As Bhutanese and Indian troops continue to run down the remaining Indian separatist rebels along the Bhutan border, it becomes clear why Bhutan, after nearly a decade of Indian protests, finally went after the Indian rebel camps in its territory. The Marxists among Indian rebels had gotten involved in Bhutanese politics, sheltering Bhutanese rebels and helping found a Bhutanese communist party. This spurred the king of Bhutan to lead his army against the Indian rebel camps.
India and Pakistan have agreed to concentrate on resolving the Kashmir dispute when negotiations begin on February 16th. While the popular mood in Kashmir has turned more optimistic, the hard core separatists continue to fight, with several rebels, troops or civilians getting killed each day.
The details of how Abdul Qadeer Khan, the Pakistani nuclear weapons scientist and "father of the Islamic atomic bomb" ran a "nuclear bomb plans for sale" operation, have come out. In a situation so typical of Pakistan, corruption and willingness to use a government position for personal gain led Kahn to go into business for himself, selling nuclear weapons technology to anyone who could pay (North Korea, Iran, Iraq, and possibly others).
The CIA picked up hints of this business in the 1990s, some ten years ago. Bit by bit, the evidence piled up. Finally, Pakistan's president was forced to confront Kahn, and Kahn was forced, by the weight of the evidence, to admit his guilt. But Kahn is so popular in Pakistan (as "the father of the Moslem bomb") that is was considered political suicide to try and prosecute him for his crimes. So Khan agreed to admit his guilt (phrased as "errors in judgment"). Actually, Khan's crimes were quite extensive. He had begun by stealing plans for uranium processing equipment (centrifuges and such) while working for a European nuclear power engineering company three decades ago. He was later convicted for this crime, but he was by then safely back in Pakistan and working his way towards the leadership of the Pakistani nuclear weapons program. Khan was energetic and opportunistic. Although his technical contributions to the bomb design effort were mainly contained in the technology he had stolen, he managed to take credit for much of the efforts other Pakistani scientists and engineers contributed. Khan also abused his position as head of the nuclear weapons program by giving sweetheart contracts to friends and family, skimming money for himself and taking bribes. But this is so common in Pakistan, that no one really noticed. Even the sale of nuclear weapons technology (but not a complete bomb) to foreign nations was not considered all that unusual. There were dozens of others, both in the nuclear weapons program, and outside it, who worked with Kahn to move the goods, and collect and hide (and share in) the money. Khan's pardon allows him to keep the money. But the CIA, and European intelligence agencies, believe that Khan's group are still in business. So the investigation continues, and Pakistan has been told that members of Khan's group (including Khan) are fair game if caught outside Pakistan.

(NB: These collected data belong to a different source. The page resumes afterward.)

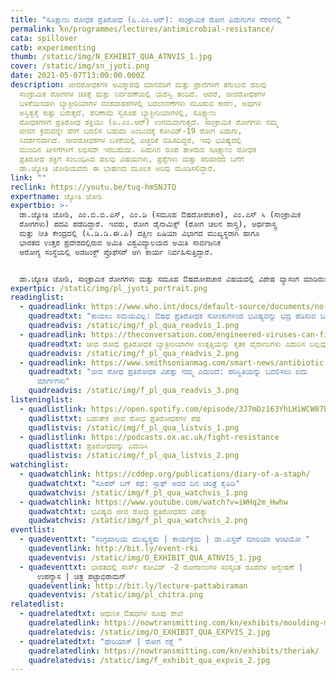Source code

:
 ```yaml
---
title: "ಸೂಕ್ಷ್ಮಾಣು ರೋಧಕ ಪ್ರತಿರೋಧ (ಏ.ಎಂ.ಆರ್):‌ ಸಾಂಕ್ರಾಮಿಕ ರೋಗ ಪಿಡುಗುಗಳ ನೆರಳಿನಲ್ಲಿ "
permalink: kn/programmes/lectures/antimicrobial-resistance/
cata: spillover
catb: experimenting
thumb: /static/img/N_EXHIBIT_QUA_ATNVIS_1.jpg
cover: /static/img/sn_jyoti.png
date: 2021-05-07T13:00:00.000Z
description: ಜೀವರೋಧಕಗಳ ಅವಿಶ್ಕಾರವು ಮಾನವರಿಗೆ ಮತ್ತು ಪ್ರಾಣಿಗಳಿಗೆ ತಗುಲುವ ಹಲವು
  ಸಾಂಕ್ರಾಮಿಕ ರೋಗಗಳ ಚಿಕಿತ್ಸೆ ಮತ್ತು ನಿರ್ವಹಣೆಯಲ್ಲಿ ಯಶಸ್ವಿ ತಂದಿದೆ. ಆದರೆ, ಜೀವರೋಧಕಗಳ
  ಬಳಕೆಯಿಂದಾಗಿ ಬ್ಯಾಕ್ಟೀರಿಯಾಗಳ ವಂಶವಾಹಕಗಳಲ್ಲಿ ಬದಲಾವಣೆಗಳು ಮೂಡುವ ಕಾರಣ, ಅವುಗಳ
  ಅಸ್ಥಿತ್ವಕ್ಕೆ ಕುತ್ತು ಬರುತ್ತದೆ, ಪರಿಣಾಮ ಸ್ವರೂಪ ಬ್ಯಾಕ್ಟೀರಿಯಾಗಳಲ್ಲಿ, ಸೂಕ್ಷ್ಮಾಣು
  ರೋಧಕಗಳಿಗೆ ಪ್ರತಿರೋಧ ಶಕ್ತಿಯು (ಏ.ಎಂ.ಆರ್)‌ ಉಗಮವಾಗುತ್ತದೆ. ಸಾಂಕ್ರಾಮಿಕ ರೋಗಗಳು ನಮ್ಮ
  ಜೀವನ ಕ್ರಮವನ್ನೇ ಹೇಗೆ ಬದಲಿಸ ಬಹುದು ಎಂಬುದಕ್ಕೆ ಕೋವಿಡ್-‌19 ರೋಗ ಪಿಡುಗು,
  ನಿದರ್ಶನವಾಗಿದೆ. ಜೀವರೋಧಕಗಳ ಬಳಕೆಯಲ್ಲಿ ಎಚ್ಚರಿಕೆ ವಹಿಸದಿದ್ದರೆ, ಇವು ಭವಿಷ್ಯದಲ್ಲಿ
  ಮುಂದಿನ ಪೀಳಿಗೆಗಳಿಗೆ ಲಭಿಸದೇ ಇರಬಹುದು. ಪಿಡುಗಿನ ರೂಪ ತಾಳಿರುವ ಸೂಕ್ಷ್ಮಾಣು ರೋಧಕ
  ಪ್ರತಿರೋಧ ಶಕ್ತಿಗೆ ಸಂಬಂಧಿಸಿದ ಹಲವು ವಿಷಯಗಳು, ಪ್ರಶ್ನೆಗಳು ಮತ್ತು ಪರಿಹಾರದ ಬಗೆಗೆ
  ಡಾ.ಜ್ಯೋತಿ ಜೋಶಿಯವರು ಈ ಭಾಷಣದ ಮೂಲಕ ಅರಿವು ಮೂಡಿಸಲಿದ್ದಾರೆ.
link: ""
reclink: https://youtu.be/tuq-hmSNJTQ
expertname: ಜ್ಯೋತಿ ಜೋಶಿ
expertbio: >-
  ಡಾ.ಜ್ಯೋತಿ ಜೋಶಿ, ಎಂ.ಬಿ.ಬಿ.ಎಸ್‌, ಎಂ.ಡಿ (ಸಮೂಹ ಔಷದೋಪಚಾರ), ಎಂ.ಎಸ್‌ ಸಿ (ಸಾಂಕ್ರಾಮಿಕ
  ರೋಗಗಳು) ಪದವಿ ಪಡೆದಿದ್ದಾರೆ. ಇವರು, ರೋಗ ಡೈನಾಮಿಕ್ಸ್ (ರೋಗ ಚಲನ ಶಾಸ್ತ್ರ), ಅರ್ಥಶಾಸ್ತ್ರ
  ಮತ್ತು ನೀತಿ ಕೇಂದ್ರದಲ್ಲಿ (ಸಿ.ಡಿ.ಡಿ.ಈ.ಪಿ) ದಕ್ಷಿಣ ಏಷಿಯಾ ವಿಭಾಗದ ಮುಖ್ಯಸ್ಥರಾಗಿ ಹಾಗೂ
  ಭಾರತದ ಉತ್ತರ ಪ್ರದೇಶದಲ್ಲಿರುವ ಅಮಿತಿ ವಿಶ್ವವಿದ್ಯಾಲಯದ ಅಮಿತಿ ಸಾರ್ವಜನಿಕ
  ಆರೋಗ್ಯ ಸಂಸ್ಥೆಯಲ್ಲಿ ಅಡಜಂಕ್ಟ್‌ ಪ್ರೊಫೆಸರ್‌ ಆಗಿ ಕಾರ್ಯ ನಿರ್ವಹಿಸುತ್ತಿದ್ದಾರೆ.


  ಡಾ.ಜ್ಯೋತಿ ಜೋಶಿ, ಸಾಂಕ್ರಾಮಿಕ ರೋಗಗಳು ಮತ್ತು ಸಮೂಹ ಔಷದೋಪಚಾರ ವಿಷಯದಲ್ಲಿ ವಿಶೇಷ ವ್ಯಾಸಂಗ ಮಾಡಿರುವ ವೈದ್ಯರು. ಸೂಕ್ಷ್ಮಾಣು ರೋಧಕ ಪ್ರತಿರೋಧದ (ಏ.ಎಂ.ಆರ್) ಲಕ್ಷಣಗಳು, ಲಸಿಕೆಗಳು, ಸಾಂಕ್ರಾಮಿಕ ರೋಗಗಳು ಮತ್ತು ಆರೋಗ್ಯ ವ್ಯವಸ್ಥೆಗಳ ಬಗೆಗೆ ಸಂಶೋಧನೆ ಮಾಡಿದ್ದಾರೆ. ರೋಗ ಡೈನಾಮಿಕ್ಸ್, ಸಿ.ಡಿ.ಡಿ.ಈ.ಪಿ ಜಾಗತಿಕ ಜೀವರೋಧಕ ಸಂಶೋಧನಾ ಸಹಭಾಗಿತ್ವ ಕಾರ್ಯಕ್ರಮದ ಅಂಗವಾಗಿ, ಡಾ.ಜ್ಯೋತಿ, ಸೂಕ್ಷ್ಮಾಣು ರೋಧಕ ಪ್ರತಿರೋಧ (ಏ.ಎಂ.ಆರ್)‌ ಕ್ಕೆ, ಸೂಕ್ತ ಪರಿಹಾರ ಕಂಡುಹಿಡಿಯಲು, ಏಷಿಯಾದ ಆರು ದೇಶಗಳಲ್ಲಿ ಕಾರ್ಯ ಯೋಜನೆಯನ್ನು ರೂಪಿಸುವಲ್ಲಿ ನೆರವಾಗಿದ್ದಾರೆ.
expertpic: /static/img/pl_jyoti_portrait.png
readinglist:
  - quadreadlink: https://www.who.int/docs/default-source/documents/no-time-to-wait-securing-the-future-from-drug-resistant-infections-en.pdf?sfvrsn=5b424d7_6
    quadreadtxt: "ಕಾಯಲು ಸಮಯವಿಲ್ಲ: ಔಷಧ ಪ್ರತಿರೋಧಕ ಸೋಂಕುಗಳಿಂದ ಭವಿಷ್ಯವನ್ನು ಭದ್ರ ಪಡಿಸುವ ಬಗೆ "
    quadreadvis: /static/img/f_pl_qua_readvis_1.png
  - quadreadlink: https://theconversation.com/engineered-viruses-can-fight-the-rise-of-antibiotic-resistant-bacteria-154337
    quadreadtxt: ಜೀವ ರೋಧ ಪ್ರತಿರೋಧಕ ಬ್ಯಾಕ್ಟೀರಿಯಾಗಳ ಉತ್ಪತ್ತಿಯನ್ನು ಕೃತಕ ವೈರಾಣುಗಳು ಎದುರಿಸ ಬಲ್ಲವು
    quadreadvis: /static/img/f_pl_qua_readvis_2.png
  - quadreadlink: https://www.smithsonianmag.com/smart-news/antibiotic-apocalypse-upon-us-five-ways-we-can-turn-things-around-1-180959188/
    quadreadtxt: "ಜೀವ ರೋಧ ಪ್ರತಿರೋಧಕ ವಿಪತ್ತು ನಮ್ಮ ಎದುರಿದೆ: ಪರಿಸ್ಥಿತಿಯನ್ನು ಬದಲಿಸಲು ಐದು
      ಮಾರ್ಗಗಳು"
    quadreadvis: /static/img/f_pl_qua_readvis_3.png
listeninglist:
  - quadlistlink: https://open.spotify.com/episode/3J7mDz163YhLHiWCW87b9X
    quadlisttxt: ಬಹುತೇಕ ಜೀವ ರೋಧ ಪ್ರತಿರೋಧಕಗಳ ಪಥ
    quadlistvis: /static/img/f_pl_qua_listvis_1.png
  - quadlistlink: https://podcasts.ox.ac.uk/fight-resistance
    quadlisttxt: ಪ್ರತಿರೋಧವನ್ನು ಎದುರಿಸಿ
    quadlistvis: /static/img/f_pl_qua_listvis_2.png
watchinglist:
  - quadwatchlink: https://cddep.org/publications/diary-of-a-staph/
    quadwatchtxt: "ಸೂಪರ್‌ ಬಗ್‌ ಕಥೆ: ಸ್ಟಾಫ್‌ ಅವರ ದಿನ ಚರಿತ್ರೆ ಕೈಪಿಡಿ"
    quadwatchvis: /static/img/f_pl_qua_watchvis_1.png
  - quadwatchlink: https://www.youtube.com/watch?v=iWHq2m_Hwhw
    quadwatchtxt: ಭವಿಷ್ಯದ ಜೀವ ರೋಧ ಪ್ರತಿರೋಧಕದ ವಿಪತ್ತು
    quadwatchvis: /static/img/f_pl_qua_watchvis_2.png
eventlist:
  - quadeventtxt: "ಸಂಗ್ರಹಾಲಯ ಮುಖ್ಯಸ್ಥರು | ಕಾರ್ಯಕ್ರಮ | ಡಾ.ಎಸ್ತರ್‌ ಮಾರಿಯಾ ಆಂಟಿಯೋ "
    quadeventlink: http://bit.ly/event-rki
    quadeventvis: /static/img/O_EXHIBIT_QUA_ATNVIS_1.jpg
  - quadeventtxt: ಭಾರತದಲ್ಲಿ ಸಾರ್ಸ್‌ ಕೋವಿಡ್‌ -2 ರೋಗಾಣುಗಳ ಸಂಸ್ಕರಿತ ರೂಪಗಳ ಅನ್ವೇಷಣೆ |
      ಉಪನ್ಯಾಸ | ಚಿತ್ರ ಪಟ್ಟಾಭಿರಾಮನ್‌
    quadeventlink: http://bit.ly/lecture-pattabiraman
    quadeventvis: /static/img/pl_chitra.png
relatedlist:
  - quadrelatedtxt: ಆಧುನಿಕ ಔಷಧಗಳ ರೂಪು ರೇಖೆ
    quadrelatedlink: https://nowtransmitting.com/kn/exhibits/moulding-modern-medicine/
    quadrelatedvis: /static/img/O_EXHIBIT_QUA_EXPVIS_2.jpg
  - quadrelatedtxt: "ಥೇರಿಯಾಕ್‌ | ರೋಗ ನಕ್ಷೆ "
    quadrelatedlink: https://nowtransmitting.com/kn/exhibits/theriak/
    quadrelatedvis: /static/img/f_exhibit_qua_expvis_2.jpg
---
```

North Korea has denied being a Khan customer, but Iran and Libya were caught red handed with material from Pakistan (Libya admits it, Iran is stonewalling). Evidence collected in Iraq indicates that Saddam was approached by Khan's salesmen, but had not yet put down the five million dollars required to get the weapons information coming.
The United States will be giving Pakistan $700 million in military and technical aid in 2005, in order to help police the Afghan border. Pakistan has increased army and police presence on the border, and turned over more than 500 Taliban and al Qaeda suspects to the US. This effort is not completely unprecedented, as Pakistan moved into the tribal areas in the 1980s to suppress the growing heroin trade (which was causing a growing addiction problem in other parts of Pakistan.) The tribes, which were usually left alone, appreciated the governments problem, and moved the heroin business across the border into Afghanistan. The tribes are not happy with this hunt for Taliban leaders and al Qaeda members. The tribes traditional customs are quite similar to Taliban and al Qaeda beliefs. Then again, the Pakistani government has wanted to break the tribes power since Pakistan was founded in 1947. With American troops being offered for use with Pakistani troops later this year in an offensive against the Pakistani border tribes, the rumored crackdown on the pro-Taliban Pakistani tribes appears quite likely.